この音源がリアルタイムの74年に発売されていたらクイーンの評価は違ったものになっていたことでしょう。
父親も胸を張って「クイーンはすごいバンドだ!」と言えたことでしょう。
クイーンといえばやはりフレディマーキュリーの圧倒的な歌唱力が印象的ですが、このアルバムでも勿論その歌はいかんなく発揮されています。
このアルバムを聞いてつくづく思ったのですが、フレディマーキュリーとは本当に不思議な人です。
繊細だけどパワーがあり、耽美系だけどゴリラ。
彼の歌声も、決して変わった声ではないのですが、珍しい声です。
女性歌手のように美声なのだけど圧倒的なパワーがあるのです。
圧倒的なパワーがある女性ボーカリストはいますが、女性っぽい歌声でパワーを出せる男性ボーカルはなかなかいません。

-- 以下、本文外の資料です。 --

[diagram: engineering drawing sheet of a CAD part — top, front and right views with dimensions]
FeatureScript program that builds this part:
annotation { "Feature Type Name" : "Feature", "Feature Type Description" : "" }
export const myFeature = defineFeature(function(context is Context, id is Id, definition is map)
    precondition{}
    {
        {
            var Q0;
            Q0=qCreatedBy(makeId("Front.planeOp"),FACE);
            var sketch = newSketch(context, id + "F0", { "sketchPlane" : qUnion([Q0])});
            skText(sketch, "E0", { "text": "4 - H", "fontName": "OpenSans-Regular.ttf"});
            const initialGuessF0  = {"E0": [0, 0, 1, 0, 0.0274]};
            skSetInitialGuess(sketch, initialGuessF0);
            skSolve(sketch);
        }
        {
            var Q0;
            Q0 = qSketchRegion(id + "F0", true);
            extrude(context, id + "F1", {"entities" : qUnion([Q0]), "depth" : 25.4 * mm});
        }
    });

また彼がカリスマ的なロックスターであるもう一つの要因はその顔だと思います。
後期は有名な短髪に口髭ルックでその口髭のインパクトにより分かりづらいですが、彼の顔は独特なのです。
それは彼の生い立ちが特殊なことに由来します。
彼はイギリス人ですが、生まれはアフリカのザンジバル。そして育ちはインド。彼がイギリスに来たのは17歳の頃です。
彼はペルシャ系インドの家系なのです。
つり目の大きな目に、細く高い鼻、頬骨とエラが張った骨格…まさにベルサイユのばらの登場人物のような顔立ちなのです。
この辺も日本の女の子たちの間で爆発的な人気を誇った要因の一つだと思います。
そんなフレディの魅力もいっぱいですが、今回特に驚いたのは楽器隊の音です。
ブライアンメイのギターの凄まじさたるや、凄すぎて笑ってしまうほどです。
後のメタルやオルタナやグランジなんて彼がもうこの時点でやっているではないかと思ってしまうほどです。
まずテクニックがすごい。これほスタジオ盤でも勿論分かっていたことですが、スタジオ盤は多重録音でどうやって弾いているのかが分かりづらい部分がありました。
しかし、このライブ盤では当然音は重ねられないので一本で弾いているのですが、こうやって弾いていたのか!という驚きの連続でした。
そして、音がすごい。
これは現代のリマスター技術に感謝する部分が多いですが、音圧がすごいのです。ギター音がデカイデカイ。
津軽三味線に影響を受けたと言われている独特のじょんがらギターはまるで機関車のようです。
次に、ドラムもすごいのです。
僕はもともとロジャーテイラーのドラムプレイが好きでした。
あの8ビートでスネアを叩く時にハイハットを少し開く感じとか、ドコドコ言うタムロールとか、よく跳ねるスネアとか、聞いててすごい気持ち良いのです。
このドラムもリマスター技術により、よりクリアに聞こえ、それによってよりパワーを感じるのです。
最後に、コーラスが素晴らしい。
ブライアンメイもロジャーテイラーも歌が上手いとは思ってましたが、ここまで歌唱力があるとは…
特にロジャーテイラー。
彼は基本的にドラムにしておくには勿体無いと思っちゃうほどの逸材です。
歌が上手すぎるのです。ロッドスチュアートと形容されるほどです。
顔も一番かっこよく、バンドを初めて髪を伸ばしてからは女とよく間違われたそうです。
スタジオ盤でも聖歌隊で鍛えられたという彼のコーラスはいかんなく発揮されており、地声からして比較的高くて4オクターブを出せるというフレディがボーカルのバンドなのに、高音はロジャーテイラーの担当です。
またブライアンも高い美声なので、フレディが低音を担当することが多いです。
歌声は美声のフレディとは対照的なワイルドなハスキーボイス。
これがすごく映えるのです。
フレディは元々喉が強い方ではなく、ライブでも喉を潰さないために低く歌ったりします。
そこでロジャーが活躍するのです。
ロジャーは喉が強いのか、スタジオ盤通りの高いキーで、金属ボイスで叫びまくります。
コーラスがクイーンサウンドの特徴の一つでもあると同時に、ライブでは再現し切れない部分が多いと思っていましたが、ここまでやれていたとは驚きました。
長くなってきたのでそろそろまとめに入りますが、今回ほどリマスター技術に感謝したのは初めてです。
そして、40年という長い時間こんな完成度の高いライブ音源を隠してきたクイーンに驚きました。
なるほど、リマスター技術が追いつくのを待っていたのか。
個人的にはクイーンIIに収録されている『フェアリーフェラーの神技』や、シアーハートアタック収録の『フリックオブザリスト』など、後々ライブでやることは無かった隠れた名曲が聞けたのが嬉しかったです。